Does the description disclose side effects, auth requirements, rate limits, or destructive behavior?

No annotations are provided, so the description carries the full burden of behavioral disclosure. It mentions 'Get all tables', which implies a read-only operation, but doesn't specify whether it requires authentication, has rate limits, returns paginated results, or handles errors. For a tool with zero annotation coverage, this leaves significant behavioral aspects unclear.

Agents need to know what a tool does to the world before calling it. Descriptions should go beyond structured annotations to explain consequences.

Conciseness5/5

Is the description appropriately sized, front-loaded, and free of redundancy?

The description is a single, clear sentence with no wasted words, making it highly concise and front-loaded. It efficiently communicates the core functionality without unnecessary elaboration, which is ideal for a simple tool like this.

Shorter descriptions cost fewer tokens and are easier for agents to parse. Every sentence should earn its place.

Completeness3/5

Given the tool's complexity, does the description cover enough for an agent to succeed on first attempt?

For a simple read operation with one parameter and no output schema, the description is adequate but lacks depth. It covers the basic purpose but misses behavioral details like response format or error handling. Without annotations or an output schema, the description should ideally provide more context about what 'Get all tables' entails, but it meets the minimum viable threshold.

Complex tools with many parameters or behaviors need more documentation. Simple tools need less. This dimension scales expectations accordingly.

Parameters3/5

Does the description clarify parameter syntax, constraints, interactions, or defaults beyond what the schema provides?

The schema description coverage is 100%, with the single parameter 'database' clearly documented in the schema. The description adds no additional meaning beyond what the schema provides, as it doesn't elaborate on parameter usage or constraints. Given the high schema coverage, the baseline score of 3 is appropriate, as the description doesn't compensate but also doesn't need to.

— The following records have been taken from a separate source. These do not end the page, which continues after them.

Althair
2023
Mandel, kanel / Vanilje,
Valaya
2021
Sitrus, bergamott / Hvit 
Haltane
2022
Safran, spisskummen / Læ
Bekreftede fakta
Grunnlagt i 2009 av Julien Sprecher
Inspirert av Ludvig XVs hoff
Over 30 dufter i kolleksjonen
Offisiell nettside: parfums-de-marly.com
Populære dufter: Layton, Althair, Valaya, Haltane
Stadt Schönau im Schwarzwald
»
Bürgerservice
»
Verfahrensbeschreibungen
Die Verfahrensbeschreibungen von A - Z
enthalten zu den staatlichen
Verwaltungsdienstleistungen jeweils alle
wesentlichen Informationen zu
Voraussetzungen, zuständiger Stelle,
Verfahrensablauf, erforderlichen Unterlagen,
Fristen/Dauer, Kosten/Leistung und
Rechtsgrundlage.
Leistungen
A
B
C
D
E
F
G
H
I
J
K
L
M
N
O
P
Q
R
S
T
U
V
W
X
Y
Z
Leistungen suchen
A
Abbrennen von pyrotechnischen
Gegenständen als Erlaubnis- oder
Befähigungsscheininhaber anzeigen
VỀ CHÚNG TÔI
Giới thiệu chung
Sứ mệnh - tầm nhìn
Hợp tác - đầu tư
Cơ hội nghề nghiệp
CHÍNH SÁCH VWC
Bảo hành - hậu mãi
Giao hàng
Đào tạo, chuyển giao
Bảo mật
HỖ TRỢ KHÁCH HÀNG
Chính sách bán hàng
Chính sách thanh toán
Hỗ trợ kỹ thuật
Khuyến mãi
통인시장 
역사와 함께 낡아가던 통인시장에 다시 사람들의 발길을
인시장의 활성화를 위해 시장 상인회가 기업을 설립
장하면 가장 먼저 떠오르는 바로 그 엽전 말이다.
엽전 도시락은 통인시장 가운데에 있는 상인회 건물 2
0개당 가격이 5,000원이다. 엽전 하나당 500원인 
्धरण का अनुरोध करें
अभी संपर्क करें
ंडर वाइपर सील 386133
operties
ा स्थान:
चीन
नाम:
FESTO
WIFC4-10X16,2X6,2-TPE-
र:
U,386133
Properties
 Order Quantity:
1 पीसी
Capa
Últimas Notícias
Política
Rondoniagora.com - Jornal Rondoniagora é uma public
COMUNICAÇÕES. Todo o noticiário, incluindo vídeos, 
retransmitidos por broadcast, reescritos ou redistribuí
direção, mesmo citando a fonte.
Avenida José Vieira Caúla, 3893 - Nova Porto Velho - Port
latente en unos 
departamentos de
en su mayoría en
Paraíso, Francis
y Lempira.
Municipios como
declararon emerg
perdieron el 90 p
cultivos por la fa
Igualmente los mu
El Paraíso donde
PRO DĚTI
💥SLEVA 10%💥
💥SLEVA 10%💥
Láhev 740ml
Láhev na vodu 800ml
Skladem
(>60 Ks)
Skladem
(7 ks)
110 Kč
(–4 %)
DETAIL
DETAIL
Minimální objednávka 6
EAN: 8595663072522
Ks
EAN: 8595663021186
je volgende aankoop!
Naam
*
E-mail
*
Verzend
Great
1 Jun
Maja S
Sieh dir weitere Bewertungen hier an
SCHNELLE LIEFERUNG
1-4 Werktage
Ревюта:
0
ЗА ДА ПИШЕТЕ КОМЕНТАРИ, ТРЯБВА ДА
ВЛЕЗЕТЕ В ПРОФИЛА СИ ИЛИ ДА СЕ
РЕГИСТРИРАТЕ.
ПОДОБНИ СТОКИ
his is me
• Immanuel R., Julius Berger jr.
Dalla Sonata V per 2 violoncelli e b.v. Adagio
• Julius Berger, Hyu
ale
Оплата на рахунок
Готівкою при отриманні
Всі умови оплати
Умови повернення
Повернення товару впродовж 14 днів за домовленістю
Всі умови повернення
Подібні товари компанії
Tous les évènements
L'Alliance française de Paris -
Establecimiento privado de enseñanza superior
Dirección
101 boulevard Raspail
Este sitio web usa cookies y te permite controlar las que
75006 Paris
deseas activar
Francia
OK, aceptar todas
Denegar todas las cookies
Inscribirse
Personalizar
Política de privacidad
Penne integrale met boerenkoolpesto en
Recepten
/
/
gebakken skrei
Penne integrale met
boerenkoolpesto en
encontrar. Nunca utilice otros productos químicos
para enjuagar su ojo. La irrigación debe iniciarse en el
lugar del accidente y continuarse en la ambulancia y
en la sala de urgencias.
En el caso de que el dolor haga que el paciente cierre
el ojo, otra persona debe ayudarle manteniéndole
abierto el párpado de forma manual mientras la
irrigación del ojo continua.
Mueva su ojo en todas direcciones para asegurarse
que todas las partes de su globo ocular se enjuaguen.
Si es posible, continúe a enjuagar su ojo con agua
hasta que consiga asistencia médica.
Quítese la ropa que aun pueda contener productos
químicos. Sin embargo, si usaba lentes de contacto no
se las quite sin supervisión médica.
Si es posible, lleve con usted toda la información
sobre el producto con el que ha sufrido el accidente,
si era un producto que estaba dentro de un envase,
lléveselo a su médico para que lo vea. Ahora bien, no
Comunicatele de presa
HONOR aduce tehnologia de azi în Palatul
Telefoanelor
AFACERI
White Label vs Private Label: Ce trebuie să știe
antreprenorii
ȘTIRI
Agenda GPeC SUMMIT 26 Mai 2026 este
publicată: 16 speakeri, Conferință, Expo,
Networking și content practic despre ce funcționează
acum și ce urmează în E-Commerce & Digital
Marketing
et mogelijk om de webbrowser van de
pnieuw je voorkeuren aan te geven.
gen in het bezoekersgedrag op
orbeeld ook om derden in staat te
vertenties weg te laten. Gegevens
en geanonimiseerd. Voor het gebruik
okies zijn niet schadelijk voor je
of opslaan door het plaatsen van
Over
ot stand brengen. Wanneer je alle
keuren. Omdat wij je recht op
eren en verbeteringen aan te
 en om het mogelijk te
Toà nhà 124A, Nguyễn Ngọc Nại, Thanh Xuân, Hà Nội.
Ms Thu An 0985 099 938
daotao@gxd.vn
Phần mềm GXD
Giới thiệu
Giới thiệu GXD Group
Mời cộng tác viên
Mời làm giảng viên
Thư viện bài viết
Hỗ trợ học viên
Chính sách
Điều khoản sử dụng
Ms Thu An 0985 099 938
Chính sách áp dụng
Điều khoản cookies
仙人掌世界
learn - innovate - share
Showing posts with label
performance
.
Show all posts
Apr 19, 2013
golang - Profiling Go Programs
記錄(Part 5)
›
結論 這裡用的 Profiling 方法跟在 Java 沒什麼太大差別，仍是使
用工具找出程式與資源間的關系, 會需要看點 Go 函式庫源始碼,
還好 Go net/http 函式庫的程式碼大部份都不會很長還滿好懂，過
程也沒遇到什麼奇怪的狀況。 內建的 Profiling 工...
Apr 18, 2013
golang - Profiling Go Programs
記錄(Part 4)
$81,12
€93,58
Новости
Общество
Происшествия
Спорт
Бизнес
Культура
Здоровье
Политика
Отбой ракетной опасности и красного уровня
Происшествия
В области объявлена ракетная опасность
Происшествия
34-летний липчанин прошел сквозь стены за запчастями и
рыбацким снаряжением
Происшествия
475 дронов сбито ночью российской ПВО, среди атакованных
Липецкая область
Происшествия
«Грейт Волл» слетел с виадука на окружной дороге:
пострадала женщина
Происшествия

Input schemas describe structure but not intent. Descriptions should explain non-obvious parameter relationships and valid value ranges.

Purpose4/5

Does the description clearly state what the tool does and how it differs from similar tools?

The description clearly states the action ('Get') and resource ('all tables in the database'), making the tool's purpose immediately understandable. It's specific enough to distinguish it from potential siblings like 'get-table' or 'create-table', though no actual siblings exist in this context. The description avoids tautology by not just restating the name 'get-tables'.

Agents choose between tools based on descriptions. A clear purpose with a specific verb and resource helps agents select the right tool.

Usage Guidelines2/5

Does the description explain when to use this tool, when not to, or what alternatives exist?

The description provides no guidance on when to use this tool versus alternatives, prerequisites, or contextual constraints. It simply states what the tool does without indicating scenarios where it's appropriate or inappropriate. Since there are no sibling tools mentioned, the lack of differentiation is less critical, but overall usage guidance is minimal.

Agents often have multiple tools that could apply. Explicit usage guidance like "use X instead of Y when Z" prevents misuse.